Tencent Cloud KYC Verification You can, but you probably shouldn’t. Public exposure increases security risk and complicates firewall and routing. VPC keeps your traffic local and your life less dramatic.

Is MySQL mandatory?

Nacos needs a persistent storage engine. MySQL is a common choice. Alternative storage options exist depending on Nacos version and configuration, but MySQL is widely supported.

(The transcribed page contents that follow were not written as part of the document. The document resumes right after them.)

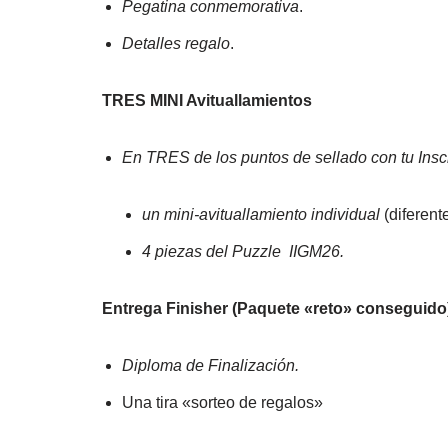
Pegatina conmemorativa
.
Detalles regalo
.
TRES MINI Avituallamientos
En TRES de los puntos de sellado con tu Inscr
un mini-avituallamiento individual
(diferent
4 piezas del Puzzle IIGM26.
Entrega Finisher (Paquete «reto» conseguido
Diploma de Finalización.
Una tira «sorteo de regalos»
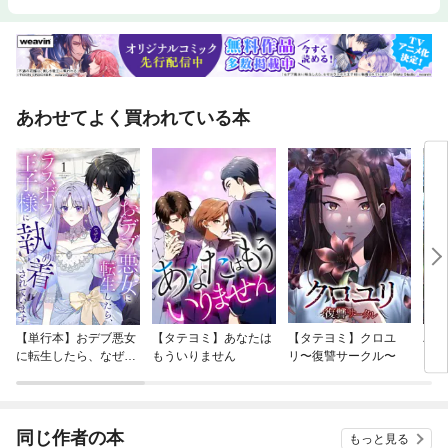
あわせてよく買われている本
【単行本】おデブ悪女
【タテヨミ】あなたは
【タテヨミ】クロユ
バッ
に転生したら、なぜか
もういりません
リ〜復讐サークル〜
ロイ
ラスボス王子様に執着
今世
されています
りが
てく
OMI
同じ作者の本
もっと見る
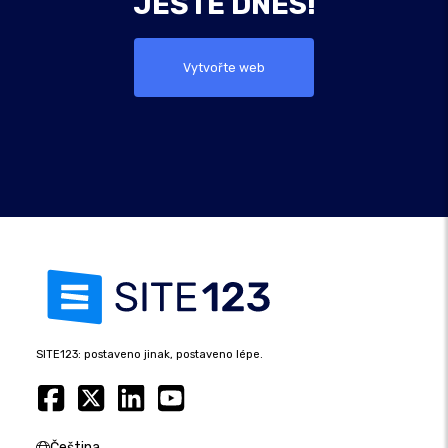
JEŠTĚ DNES!
Vytvořte web
SITE123: postaveno jinak, postaveno lépe.
Čeština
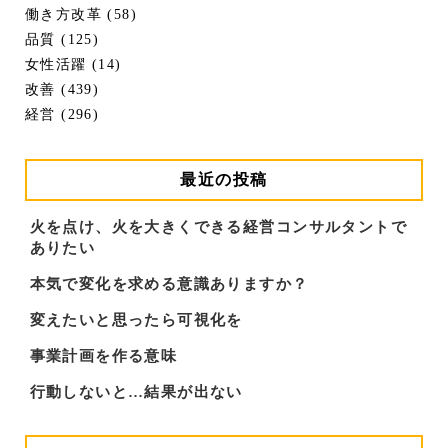
働き方改革 (58)
品質 (125)
女性活躍 (14)
改善 (439)
経営 (296)
最近の投稿
火を点け、火を大きくできる経営コンサルタントで
ありたい
本気で変化を求める意識ありますか？
変えたいと思ったら可視化を
事業計画を作る意味
行動しないと…結果が出ない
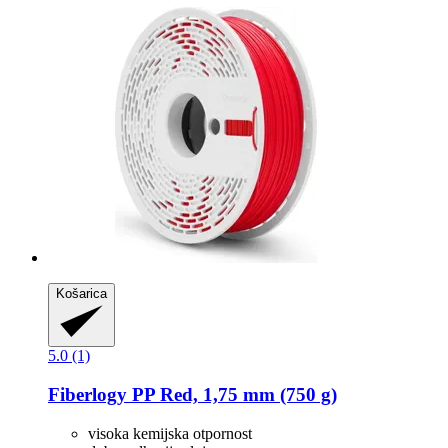
Košarica
5.0 (1)
Fiberlogy
PP Red, 1,75 mm (750 g)
visoka kemijska otpornost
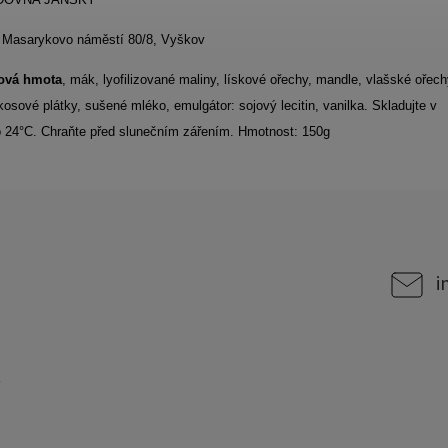
,
Masarykovo náměstí 80/8, Vyškov
ová hmota
, mák, lyofilizované maliny, lískové ořechy, mandle, vlašské ořech
kosové plátky, sušené mléko,
emulgátor: sojový lecitin, vanilka.
Skladujte v
o 24°C.
Chraňte před slunečním zářením. Hmotnost: 150g
i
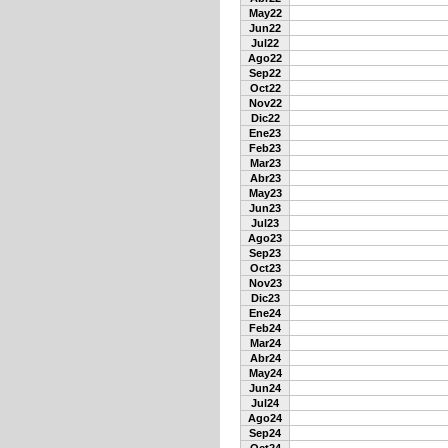
May22
Jun22
Jul22
Ago22
Sep22
Oct22
Nov22
Dic22
Ene23
Feb23
Mar23
Abr23
May23
Jun23
Jul23
Ago23
Sep23
Oct23
Nov23
Dic23
Ene24
Feb24
Mar24
Abr24
May24
Jun24
Jul24
Ago24
Sep24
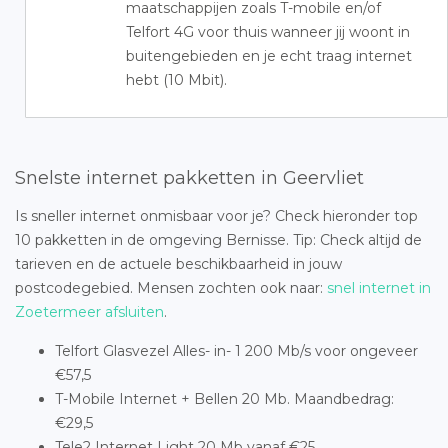
maatschappijen zoals T-mobile en/of
Telfort 4G voor thuis wanneer jij woont in
buitengebieden en je echt traag internet
hebt (10 Mbit).
Snelste internet pakketten in Geervliet
Is sneller internet onmisbaar voor je? Check hieronder top
10 pakketten in de omgeving Bernisse. Tip: Check altijd de
tarieven en de actuele beschikbaarheid in jouw
postcodegebied. Mensen zochten ook naar:
snel internet in
Zoetermeer afsluiten
.
Telfort Glasvezel Alles- in- 1 200 Mb/s voor ongeveer
€57,5
T-Mobile Internet + Bellen 20 Mb. Maandbedrag:
€29,5
Tele2 Internet Light 20 Mb vanaf €25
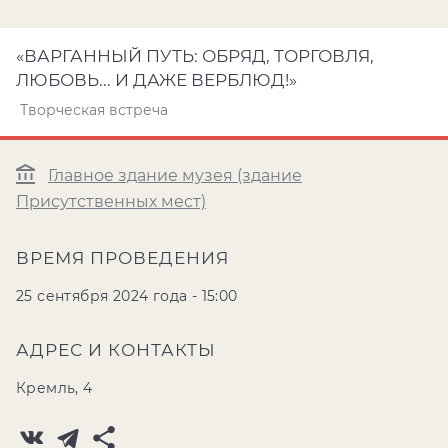
«ВАРГАННЫЙ ПУТЬ: ОБРЯД, ТОРГОВЛЯ,
ЛЮБОВЬ... И ДАЖЕ ВЕРБЛЮД!»
Творческая встреча
Главное здание музея (здание
Присутственных мест)
ВРЕМЯ ПРОВЕДЕНИЯ
25 сентября 2024 года - 15:00
АДРЕС И КОНТАКТЫ
Кремль, 4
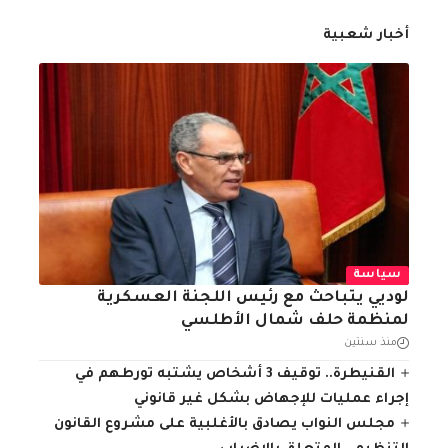
أخبار شعبية
سياسة
لوديي يتباحث مع رئيس اللجنة العسكرية
لمنظمة حلف شمال الأطلسي
منذ سنتين
القنيطرة.. توقيف 3 أشخاص يشتبه تورطهم في
إجراء عمليات للإجهاض بشكل غير قانوني
مجلس النواب يصادق بالأغلبية على مشروع القانون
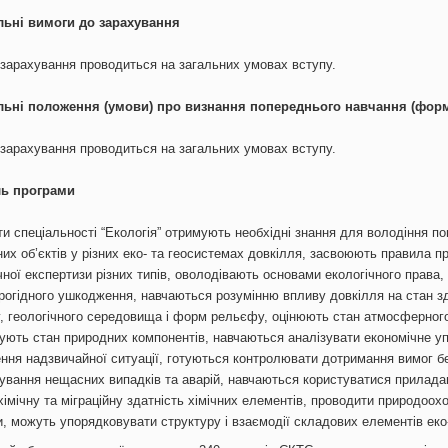
льні вимоги до зарахування
зарахування проводиться на загальних умовах вступу.
льні положення (умови) про визнання попереднього навчання (фор
зарахування проводиться на загальних умовах вступу.
ь програми
и спеціальності “Екологія” отримують необхідні знання для володіння по
их об’єктів у різних еко- та геосистемах довкілля, засвоюють правила п
чної експертизи різних типів, оволодівають основами екологічного права
ірогідного ушкодження, навчаються розумінню впливу довкілля на стан зд
, геологічного середовища і форм рельєфу, оцінюють стан атмосферного 
ують стан природних компонентів, навчаються аналізувати економічне у
ння надзвичайної ситуації, готуються контролювати дотримання вимог без
ування нещасних випадків та аварій, навчаються користуватися приладам
хімічну та міграційну здатність хімічних елементів, проводити природоо
, можуть упорядковувати структуру і взаємодії складових елементів еко-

How do I choose HTTP vs HTTPS for Nacos?

Tencent Cloud KYC Verification Start with HTTP if you just want to get things working quickly in a controlled environment, then move to HTTPS if security requirements demand it. If you’re already dealing with strict compliance, start with HTTPS and a proper certificate plan.

Tencent Cloud KYC Verification Closing Thoughts: You’re Not Just Deploying Nacos, You’re Deploying Confidence

Deploying Nacos on Tencent Cloud VPC is a practical way to build a reliable service registry and configuration center for your microservices. Once the network rules are correct and MySQL persistence is properly wired, your environment becomes much easier to manage. You’ll spend less time manually editing configuration files on servers and more time building features.

And when something goes wrong—and it will—you’ll have a structured checklist, clear separation of network responsibilities, and log-based troubleshooting instincts. In other words, you’ll be prepared for the moment when a security group denies traffic like a suspicious bouncer at a club called “Ports Are Not Optional.”

Happy deploying. May your ports be open, your DNS be resolvable, and your Nacos stay healthy longer than your patience during firewall configuration.